▸ Work instructions
Copy every line that contains the string "ログイン" from the entries below.

▸ Exercise inputs
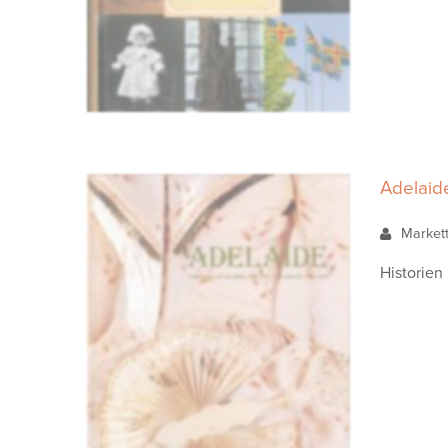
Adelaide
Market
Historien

---

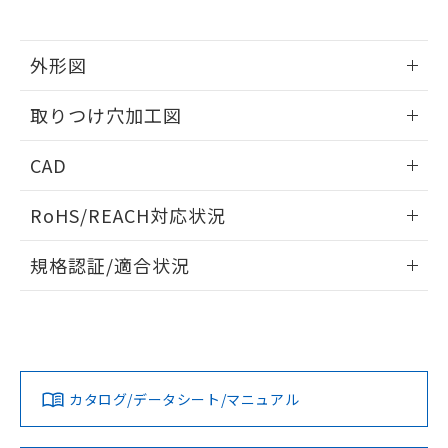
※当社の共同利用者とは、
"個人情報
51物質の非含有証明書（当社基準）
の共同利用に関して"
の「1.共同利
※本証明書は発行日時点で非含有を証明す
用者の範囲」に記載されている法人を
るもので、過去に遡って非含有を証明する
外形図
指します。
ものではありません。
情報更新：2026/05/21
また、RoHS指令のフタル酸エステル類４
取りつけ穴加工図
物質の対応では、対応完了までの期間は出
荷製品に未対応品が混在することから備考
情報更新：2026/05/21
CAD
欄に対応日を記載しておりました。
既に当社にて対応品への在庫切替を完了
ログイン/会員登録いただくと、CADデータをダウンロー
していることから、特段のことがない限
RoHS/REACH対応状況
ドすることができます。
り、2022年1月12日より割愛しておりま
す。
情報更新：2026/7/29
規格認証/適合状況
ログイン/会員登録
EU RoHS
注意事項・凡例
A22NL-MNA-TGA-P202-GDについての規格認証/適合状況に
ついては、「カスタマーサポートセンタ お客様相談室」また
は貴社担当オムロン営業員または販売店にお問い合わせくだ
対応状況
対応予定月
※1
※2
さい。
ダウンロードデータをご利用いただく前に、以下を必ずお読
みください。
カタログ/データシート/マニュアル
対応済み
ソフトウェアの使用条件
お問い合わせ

▸ Written response
ログイン/会員登録いただくと、CADデータをダウンロー
ログイン/会員登録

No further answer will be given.